After exchanging salutations, the two monarchs alighted, and entered a small hermitage in the neighbourhood. The conference led to no result. Philip was well schooled in his part, and remained, says Martyr,[l] immovable as a rock. There was so little mutual confidence between the parties that the name of Juana, whom Ferdinand desired so much to see, was not even mentioned during the interview.[66]
A Cavalier in the Time of Ferdinand
But, however reluctant Ferdinand might be to admit it, he was no longer in a condition to stand upon terms; and, in addition to the entire loss of influence in Castile, he received such alarming accounts from Naples as made him determine on an immediate visit in person to that kingdom. He resolved, therefore, to bow his head to the present storm, in hopes that a brighter day was in reserve for him. On the 27th of June he signed and solemnly swore to an agreement by which he surrendered the entire sovereignty of Castile to Philip and Juana, reserving to himself only the grand-masterships of the military orders, and the revenues secured by Isabella’s testament.
On the following day he executed another instrument of most singular import, in which, after avowing in unequivocal terms his daughter’s incapacity, he engages to assist Philip in preventing any interference in her behalf, and to maintain him, as far as in his power, in the sole, exclusive authority.
Before signing these papers, he privately made a protest, in the presence of several witnesses, that what he was about to do was not of his own free will, but from necessity, to extricate himself from his perilous situation and shield the country from the impending evils of a civil war. He concluded with asserting that, far from relinquishing his claims to the regency, it was his design to enforce them, as well as to rescue his daughter from her captivity, as soon as he was in a condition to do so. Finally, he completed this chain of inconsistencies by addressing a circular letter, dated July 1st, to the different parts of the kingdom, announcing his resignation of the government into the hands of Philip and Juana, and declaring the act one which, notwithstanding his own right and power to the contrary, he had previously determined on executing so soon as his children should set foot in Spain.
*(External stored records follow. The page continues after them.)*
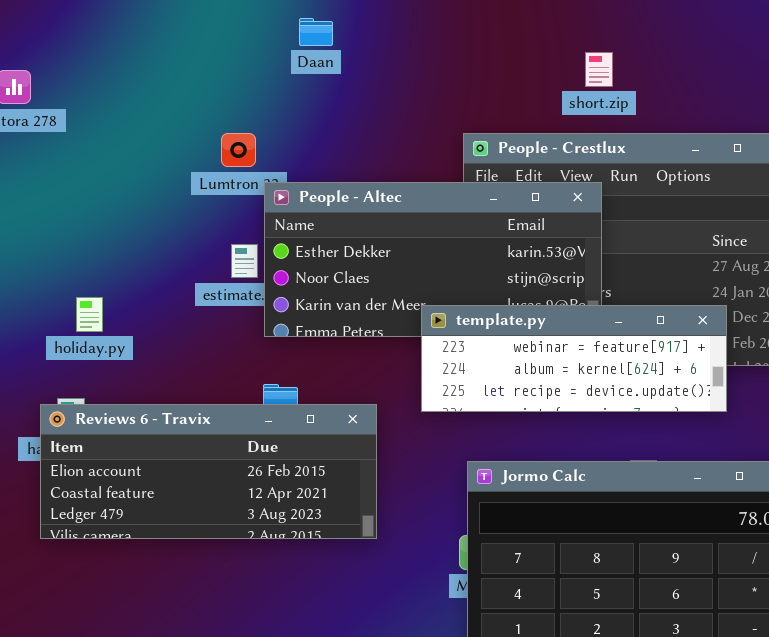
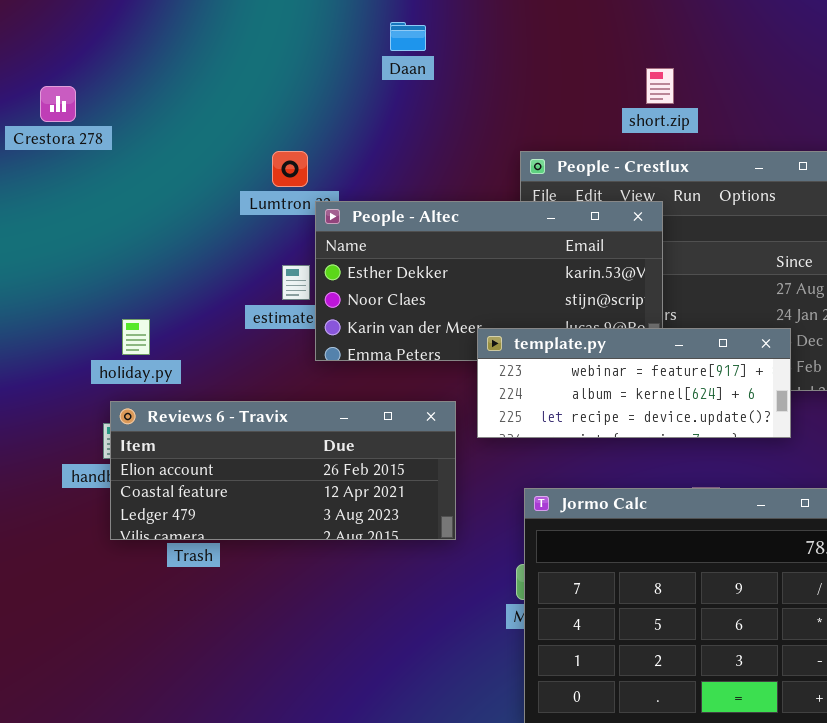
Daan: [299,18,333,46] -> [390,22,426,51], moved
Reviews 6 - Travix: [40,404,377,539] -> [110,401,456,540], moved

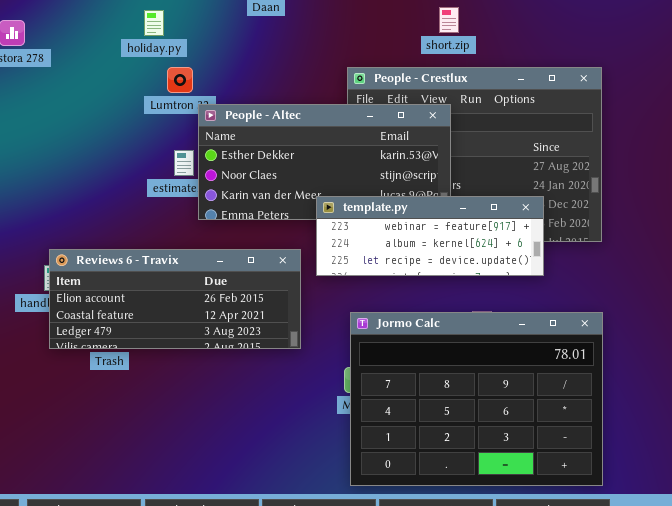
holiday.py: [122,319,150,355] -> [144,10,164,36], moved

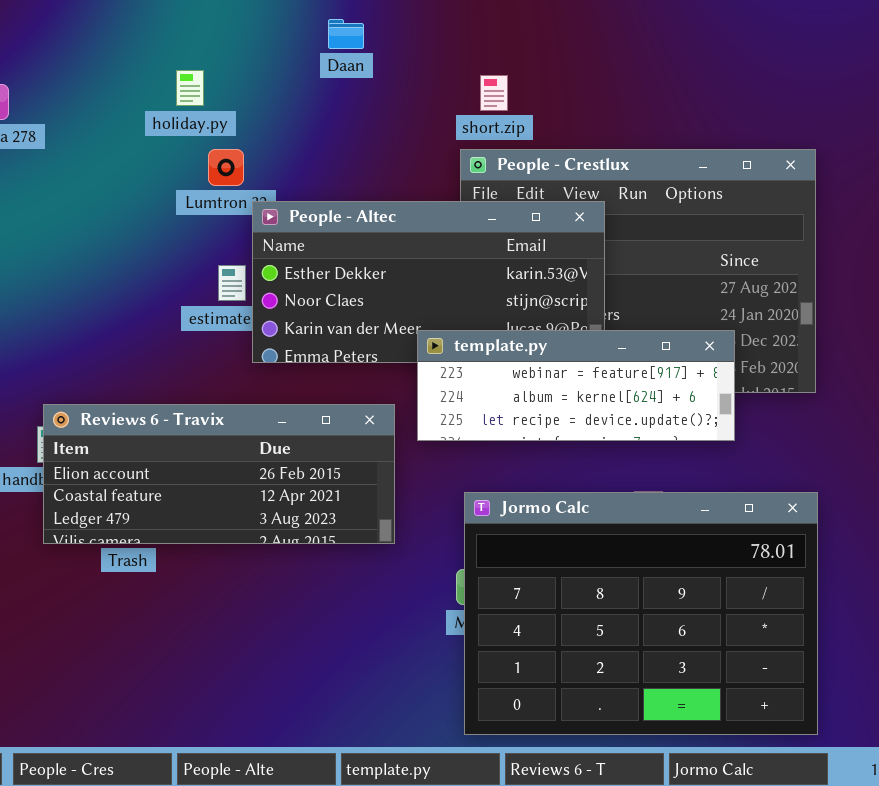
short.zip: [439,7,459,33] -> [480,75,508,111], moved

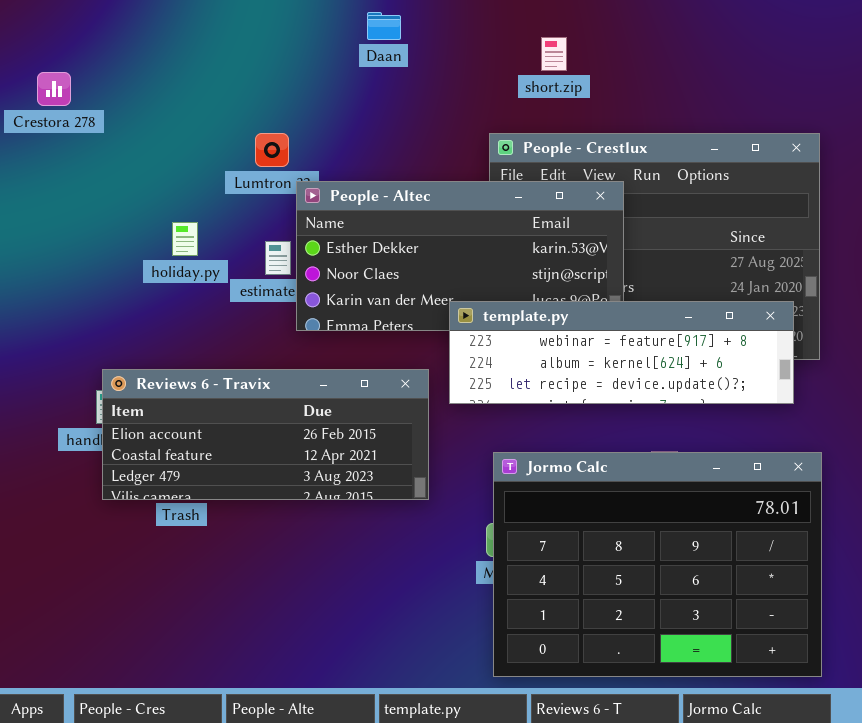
holiday.py: [176,70,204,106] -> [172,222,198,256], moved
short.zip: [480,75,508,111] -> [541,37,567,71], moved
template.py: [417,330,735,441] -> [449,301,794,404], resized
It is not easy to reconcile this monstrous tissue of incongruity and dissimulation with any motives of necessity or expediency. Why should he, so soon after preparing to raise the kingdom in his daughter’s cause, thus publicly avow her imbecility, and deposit the whole authority in the hands of Philip? Was it to bring odium on the head of the latter, by encouraging him to a measure which he knew must disgust the Castilians? But Ferdinand by this very act shared the responsibility with him. Was it in the expectation that uncontrolled and undivided power, in the hands of one so rash and improvident, would the more speedily work his ruin? As to his clandestine protest, its design was obviously to afford a plausible pretext at some future time for reasserting his claims to the government, on the ground that his concessions had been the result of force. But, then, why neutralise the operation of this by the declaration, spontaneously made in his manifesto to the people, that his abdication was not only a free but most deliberate and premeditated act? He was led to this last avowal, probably, by the desire of covering over the mortification of his defeat; a thin varnish, which could impose on nobody. The whole of the proceedings are of so ambiguous a character as to suggest the inevitable inference that they flowed from habits of dissimulation too strong to be controlled even when there was no occasion for its exercise. We occasionally meet with examples of a similar fondness for superfluous manœuvring in the humbler concerns of life.
THE REIGN OF PHILIP I (1506 A.D.)
King Ferdinand had no sooner concluded the arrangement with Philip, and withdrawn into his hereditary dominions, than the archduke and his wife proceeded towards Valladolid, to receive the homage of the estates convened in that city. Juana, oppressed with an habitual melancholy, and clad in the sable habiliments better suited to a season of mourning than rejoicing, refused the splendid ceremonial and festivities with which the city was prepared to welcome her. Her dissipated husband, who had long since ceased to treat her not merely with affection, but even decency, would fain have persuaded the cortes to authorise the confinement of his wife, as disordered in intellect, and to devolve on him the whole charge of the government. But the commons could not brook such an indignity to their own “natural sovereign”; and the usual oaths of allegiance were tendered to Juana as queen and lady proprietor of the kingdom, and to Philip as her husband, and finally to their eldest son, Prince Charles, as heir-apparent and lawful successor on the demise of his mother.
By the tenor of these acts the royal authority would seem to have been virtually vested in Juana. From this moment, however, Philip assumed the government into his own hands. The effects were soon visible in the thorough revolution introduced into every department. Old incumbents in office were ejected without ceremony, to make way for new favourites. The Flemings, in particular, were placed in every considerable post, and the principal fortresses of the kingdom intrusted to their keeping.